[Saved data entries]
════════

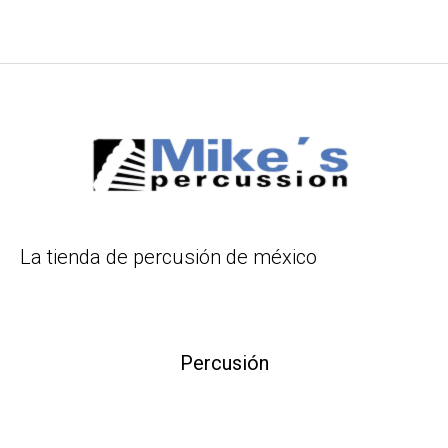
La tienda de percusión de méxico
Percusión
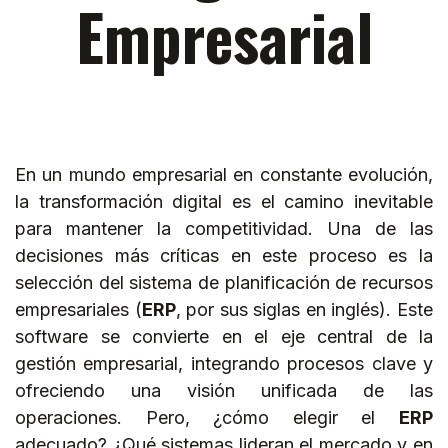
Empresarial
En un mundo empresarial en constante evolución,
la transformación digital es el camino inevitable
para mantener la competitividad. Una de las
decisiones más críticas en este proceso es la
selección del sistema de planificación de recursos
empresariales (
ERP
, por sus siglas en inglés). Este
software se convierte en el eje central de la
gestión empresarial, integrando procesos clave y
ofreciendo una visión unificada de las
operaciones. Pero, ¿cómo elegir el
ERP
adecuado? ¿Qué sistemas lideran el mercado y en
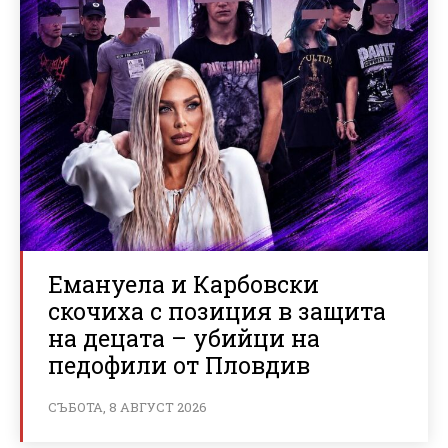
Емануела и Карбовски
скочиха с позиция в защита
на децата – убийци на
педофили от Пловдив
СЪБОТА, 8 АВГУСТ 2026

════════

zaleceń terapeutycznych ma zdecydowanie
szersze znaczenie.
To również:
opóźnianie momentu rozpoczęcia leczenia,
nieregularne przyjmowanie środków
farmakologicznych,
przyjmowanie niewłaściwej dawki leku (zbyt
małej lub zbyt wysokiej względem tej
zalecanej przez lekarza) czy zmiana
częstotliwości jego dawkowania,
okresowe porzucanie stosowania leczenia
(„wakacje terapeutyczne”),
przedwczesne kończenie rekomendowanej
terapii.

════════

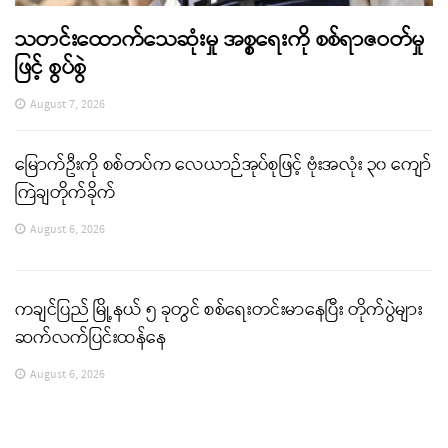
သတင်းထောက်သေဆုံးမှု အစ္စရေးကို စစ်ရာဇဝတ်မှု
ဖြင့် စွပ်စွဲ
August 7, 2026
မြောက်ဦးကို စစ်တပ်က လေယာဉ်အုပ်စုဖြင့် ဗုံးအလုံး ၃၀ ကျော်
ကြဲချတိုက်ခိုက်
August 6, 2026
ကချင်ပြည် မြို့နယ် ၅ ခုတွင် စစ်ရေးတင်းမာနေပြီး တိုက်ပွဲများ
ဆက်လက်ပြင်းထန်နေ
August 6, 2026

════════

**Problem:**
Edit the part that opens with the line containing "La tienda de percusión de méxico" and closes with the line containing "СЪБОТА, 8 АВГУСТ 2026" by putting "CRM" wherever "ERP" appears, with every other line unchanged. Give only those lines and leave the pictures out.

**Exercise solution:**
La tienda de percusión de méxico
Percusión
Empresarial
En un mundo empresarial en constante evolución,
la transformación digital es el camino inevitable
para mantener la competitividad. Una de las
decisiones más críticas en este proceso es la
selección del sistema de planificación de recursos
empresariales (
CRM
, por sus siglas en inglés). Este
software se convierte en el eje central de la
gestión empresarial, integrando procesos clave y
ofreciendo una visión unificada de las
operaciones. Pero, ¿cómo elegir el
CRM
adecuado? ¿Qué sistemas lideran el mercado y en
Емануела и Карбовски
скочиха с позиция в защита
на децата – убийци на
педофили от Пловдив
СЪБОТА, 8 АВГУСТ 2026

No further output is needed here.